きょう。縁あってその郷さくら美術館に。新たに購入した作品も加えると90点あまり。
作品を見ているうちに奇妙な感覚にとらわれてきた。涙が出てくるのだ。泣いているのだ。なぜだ。
音楽を聴いて泣いたことはしばしばあってけど。絵画で泣くとは。
作家が何かを伝えているのか。見る側の情感なのか。
しばし、その前を離れられなかった作品。
村居正之という人の「アクロポリスの月」。ここにその絵を載せるわけにはいかないが、アテネにあった神殿、宮殿の廃墟。その宮殿の背後の夜空に浮かんでいる月。漆黒の闇を照らす月。
傍らにある「コメント」にはこう記されていた。
夜空を背景に立ち尽くす風化寸前のアテネ、アクロポリスの建物が、
神秘的な月の光に照らされて浮かび上がり、私の心を捉えて離さない。
かつては喜劇や悲劇が上演された円形劇場も、今は静かな眠りの時を迎えている。
夜の聖域は、昼間の雑音や余分な色も消え、静寂だけが支配する冷え冷えとした世界となり、今にも往時の人々が語らう声や奏でる美しい音色が聞こえてきそうな気持ちになる。

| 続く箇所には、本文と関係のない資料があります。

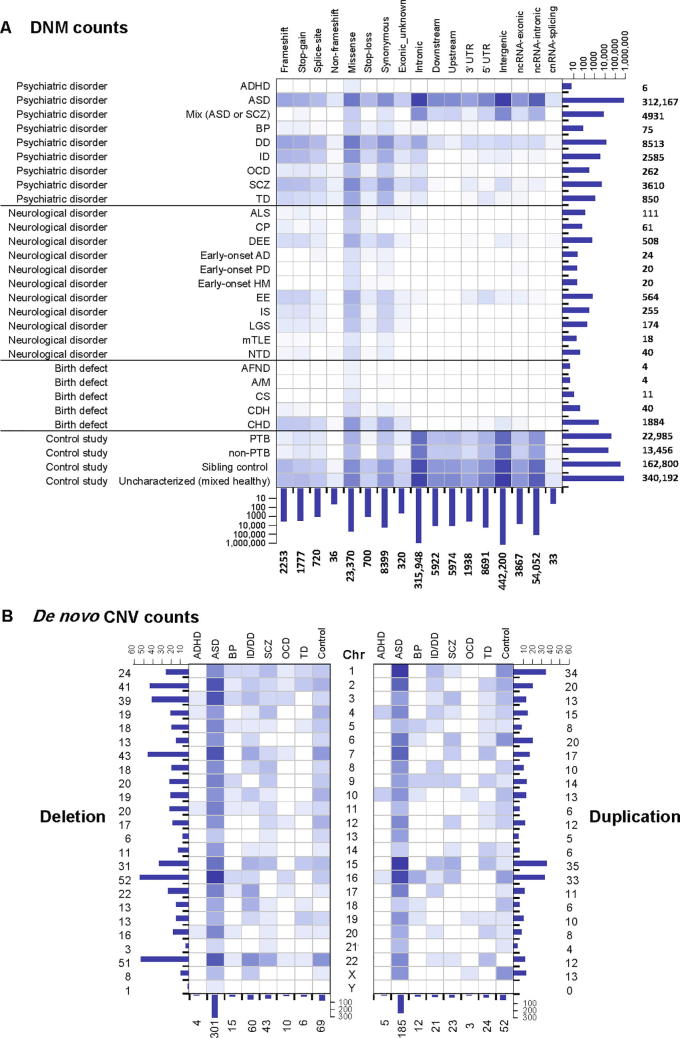
Statistics of the DNVs collected by PsyMuKBA. The heatmap shows the statistics of DNMs currently in PsyMuKB. The DNMs are divided into four different clinical phenotypes (in rows): psychiatric disorder, neurological disorder, birth defect disorder, and control study. The functional categories of DNMs are separated into 17 different types (in columns), by impacted coding regions (frameshift, stop-gain, spliced-site, non-frameshift, missense, stop-loss, synonymous, and exonic unknown), to the non-coding areas (intronic, downstream, upstream, 5′-UTR, 3′-UTR, intergenic, and ncRNA). B. The heatmap shows the statistics of de novo CNVs currently in PsyMuKB. CNVs are collected from nine different clinical phenotypes, including ADHD, ASD, and SCZ (in columns). The figure is separated into two panels. The left represents deletion events in CNVs, and the right panel represents the duplication events in CNVs. The color in the heatmap represents the counts of each phenotype for a particular variation type with the darker the color, the higher the count. ALS, amyotrophic lateral sclerosis; CP, cerebral palsy; DEE, developmental and epileptic encephalopathies; HM, high myopia; IS, infantile spasms; LGS, Lennox Gastaut syndrome; mTLE, mesial temporal lobe epilepsy; NTD, neural tube defect; AFND, acromelic frontonasal dysostosis; A/M, anophthalmia and microphthalmia; CS, Cantu syndrome; CDH, congenital diaphragmatic hernia; PTB, fetal preterm birth.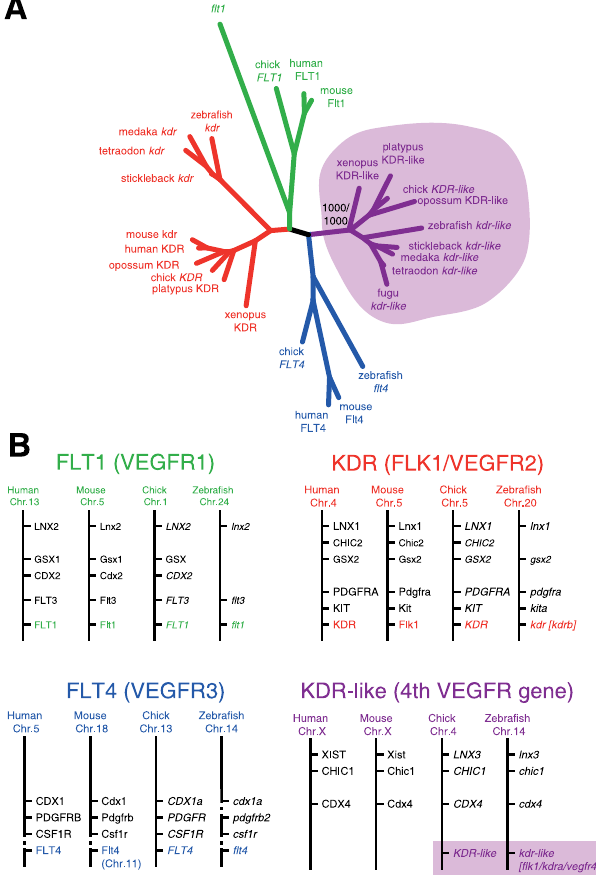
Figure 1. Adapted from Bussmann et al., 2007 [4]. A. Unrooted neighbor-joining tree of vertebrate VEGF receptors. Different colors represent different classes of VEGF receptors. Purple shading was used to highlight the fourth vertebrate VEGF receptor class, which is missing in eutherian mammals. The node representing this fourth class was supported in 1000/1000 bootstrap replicates. B. Synteny analysis of vertebrate VEGF receptors in the human, mouse, chick, and zebrafish genome assemblies. Different classes in A and B are colored similarly. Dashed lines represent synteny breaks in the Flt4 loci. Brackets indicate previously suggested names.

ヨーロッパ美術の源流を確かめようとギリシャに渡って以来、何度も足を運んできた。悠久の時を感じ、歴史を映す生き証人ともいえる古代遺跡を、日本画でどこまで表現できるか模索しながら制作してきた。
絵を眺めながら、見入りながら、悠久の歴史とは無縁であろう、被災地の光景がだぶってくる。重なりあう。
津波に流され、無人となった街。津波の痕跡をとどめるむき出しのコンクリートだけの建物の残骸。
被災地のあちこちに見られる光景。まさに廃墟。そこにも月が昇る。漆黒の街と対象的に明るい月が・・・。
アクロポリス。それがあのパルテン神殿なのかどうかはわからない。そこには数多くの人が行きかい、住み、笑い、踊り・・営みがあった場所。
作者の「コメント」を多少置き換えて見れば、古代と近代が“同居”したかのような。
福島県を含めて、被災地のも数多くの文化があった。伝統文化もあった。画家も文学者も輩出している。
その文化を「震災」があったからといって絶えさせてはならない。いや、文化こそが救いであり、心の糧になるのだと。
日々、ままならない暮らしの中にあっても、いまそこにある文化に触れる。そこで何か呼び覚まされるものがあるかもしれない。非日常へのつかの間の脱出が出来るかもしれない。
きょう、パソコンが完全にウイルスに犯された。文明の利器は弱い。文明の利器は、だれかのイタズラによって破壊寸前にもなる。
犯されたパソコンはもちろん遺跡にもなりえない。
美術館にも時々足を運ぶことになりそうだ。その作品に呼ばれているような気にさえなって。